つづき・・・

 

 

店員さんに注文すると、兄はすぐに切り出した。

悲しい告知

「率直にいうとね、転移した」

「そうか。どこ?」

「腹膜播種」

 

フクマクハシュ・・・

 

いちばん聞きたくない音。

 

「腹膜かぁ、シビアな話しだねぇ」

「そうだよ、シビアだ」

 

兄は、1時間半ほど前に主治医から聞いたばかりの数値や今後の治療方針なんかを説明してくれた。兄は抗がん剤の影響で声が出にくくて少し聞きずらいときがある。

 

「だからね、何もしなければ半年。治療して1年から1年半。50代で3年生きるのは数%らしい」

 

聞こえにくいよ。

思わず、ン?聞こえないとくり返えさせてしまった。

 

 

去年、胃癌ステージ4が発覚し、今年、年明け早々の手術をした。

結果はステージ3に訂正され、そこそこ安堵していた。

 

再発が早すぎるよな。

予定では2年後くらいに再発だったのになぁ

仕事も年内で辞めるかな…

兄は言った。

 

机に置かれた命の期限

お互いに冷静な感じでいろんな話をした。

治療、最期、お金、家財…とても具体的な話しだ。

 

わたしたちは4人兄弟で、父は去年亡くなった。

そして79歳の母も先月、乳がんの手術をしたばかり。

 

兄は長兄で、わたしは末っ子。10歳離れている。兄は、ほかの兄弟や母にはまだ少し告知したくないと言った。その気持ちはよくよく理解できる。

 

二度目の覚悟のはずだけど、今回のほうが兄も私も、「それ」を強く意識しているのが分かった。
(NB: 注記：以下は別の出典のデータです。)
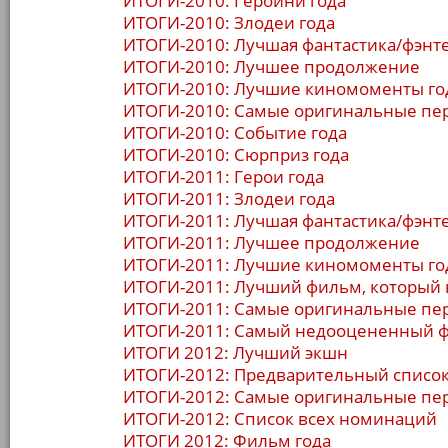
ИТОГИ-2010: Героини года
ИТОГИ-2010: Злодеи года
ИТОГИ-2010: Лучшая фантастика/фэнт
ИТОГИ-2010: Лучшее продолжение
ИТОГИ-2010: Лучшие киномоменты го
ИТОГИ-2010: Самые оригинальные пе
ИТОГИ-2010: Событие года
ИТОГИ-2010: Сюрприз года
ИТОГИ-2011: Герои года
ИТОГИ-2011: Злодеи года
ИТОГИ-2011: Лучшая фантастика/фэнт
ИТОГИ-2011: Лучшее продолжение
ИТОГИ-2011: Лучшие киномоменты го
ИТОГИ-2011: Лучший фильм, который 
ИТОГИ-2011: Самые оригинальные пе
ИТОГИ-2011: Самый недооцененный 
ИТОГИ 2012: Лучший экшн
ИТОГИ-2012: Предварительный списо
ИТОГИ-2012: Самые оригинальные пе
ИТОГИ-2012: Список всех номинаций
ИТОГИ 2012: Фильм года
もちろん、この先どう展開するか命の期限など本当は分からない。しかし、目の前に、確実に視える化されたのだ。

 

「どうなるか分からないけど、「やらねばリスト」に優先順位をつけないとね」と言うと、「そりゃカツラだな、今後の治療は脱毛するから」と兄は勢いよくしゃべった。本気だな。

 

兄とはわりと冷静に笑ったりしながら話しをした。それは決して無理やりではない。まだふわふわとして地に足がついていなかったのかも知れない。

 

話しながら時々、平均値通りのばあいの残り時間、1年や1年半という時間の短さが襲ってきた。まるで一瞬の突風みたいに。大人になると時間が早く過ぎることを、体感で知っている。大人もつらいんだよ。